Worst-Case Complexity
The worst-case scenarios for hash table operations occur when the hash function does not distribute keys evenly across the buckets, leading to a high load factor or clustering at certain indices. In such cases, many or all keys could hash to the same bucket, and the complexities become:
- Insertion: O(n), where n is the number of elements in the hash table. This happens if every key hashes to the same bucket, making the insertion operation equivalent to appending an item to a linked list of length n.

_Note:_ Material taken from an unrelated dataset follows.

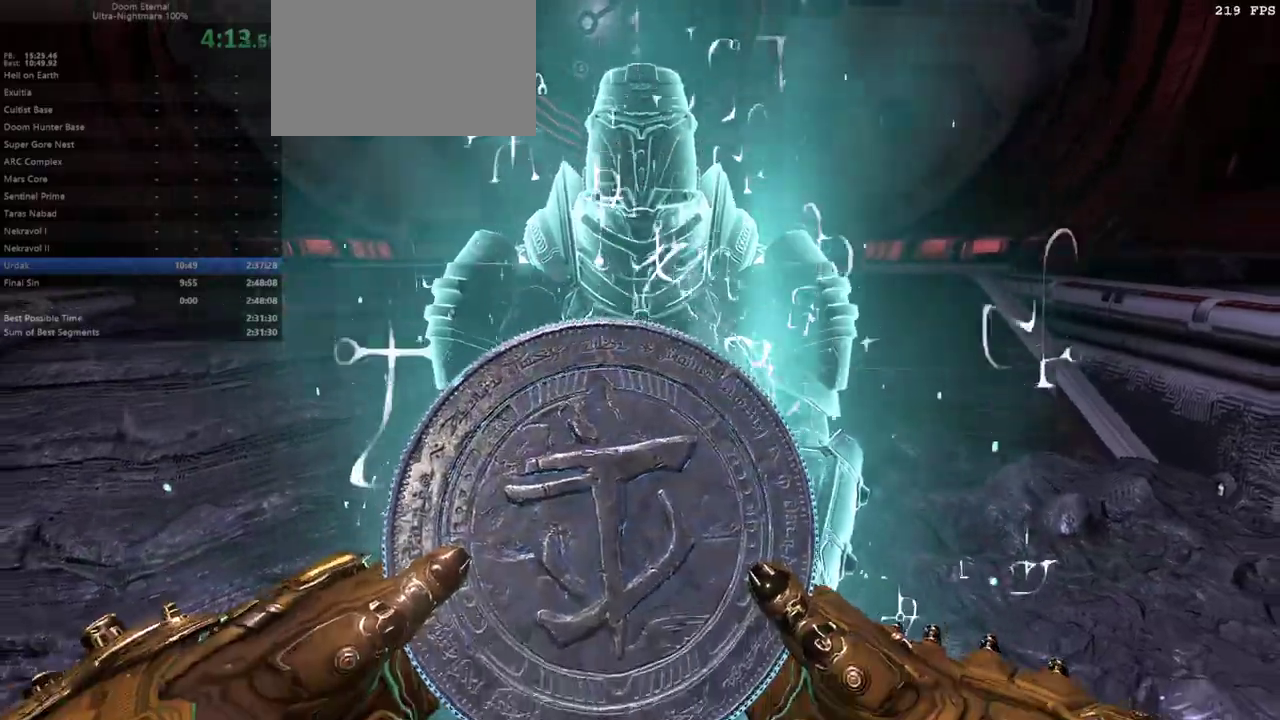
{"keys": [], "mouse": [], "events": []}
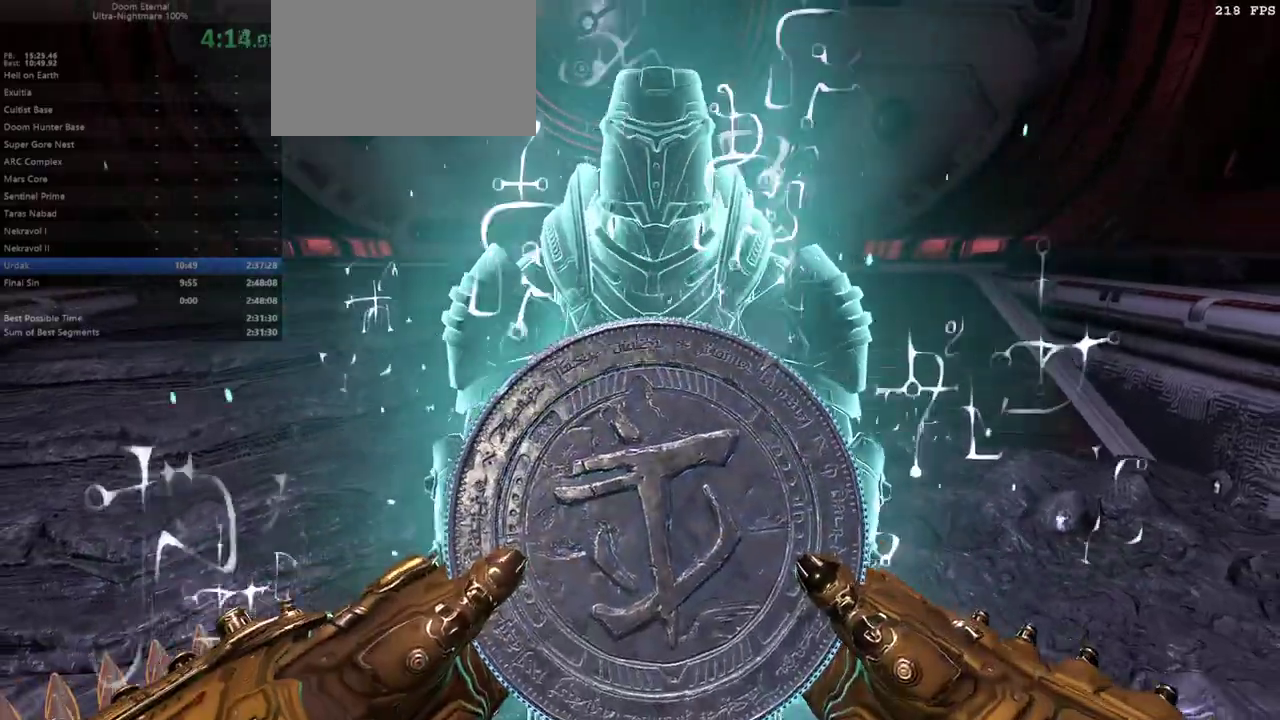
{"keys": [], "mouse": [], "events": []}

- Search: O(n), for the same reason as insertion. If all keys are in the same bucket, looking up a key requires traversing a linked list of all n elements.
- Deletion: O(n), because finding and removing a key-value pair would involve traversing the entire list if all elements hash to the same bucket.
Advantages of Hash Tables over Linked Lists
Faster Search, Insert, and Delete Operations: The most significant advantage of hash tables is their ability to perform search, insert, and delete operations in constant time, O(1) under optimal conditions. In contrast, linked lists require O(n) time for search and delete operations, as you may need to traverse the list to find the item.
Direct Access: Hash tables provide direct access to data through keys, making it unnecessary to traverse the structure to find an item, unlike linked lists where traversal from the head to the desired node is often required.
Advantages of Hash Tables over Arrays
Dynamic Sizing: Arrays have a fixed size, meaning you must know the maximum number of elements in advance. While dynamic arrays and array lists can resize, resizing is a costly operation that involves creating a new, larger array and copying all elements to it. Hash tables, especially those designed with dynamic resizing in mind, handle resizing more gracefully, allowing the data structure to grow as needed without significant performance degradation.
Key-Value Storage: Hash tables inherently store data as key-value pairs, making them ideal for scenarios where associative data storage is required. This is a stark contrast to arrays, which only store values and require additional mechanisms to associate keys with those values.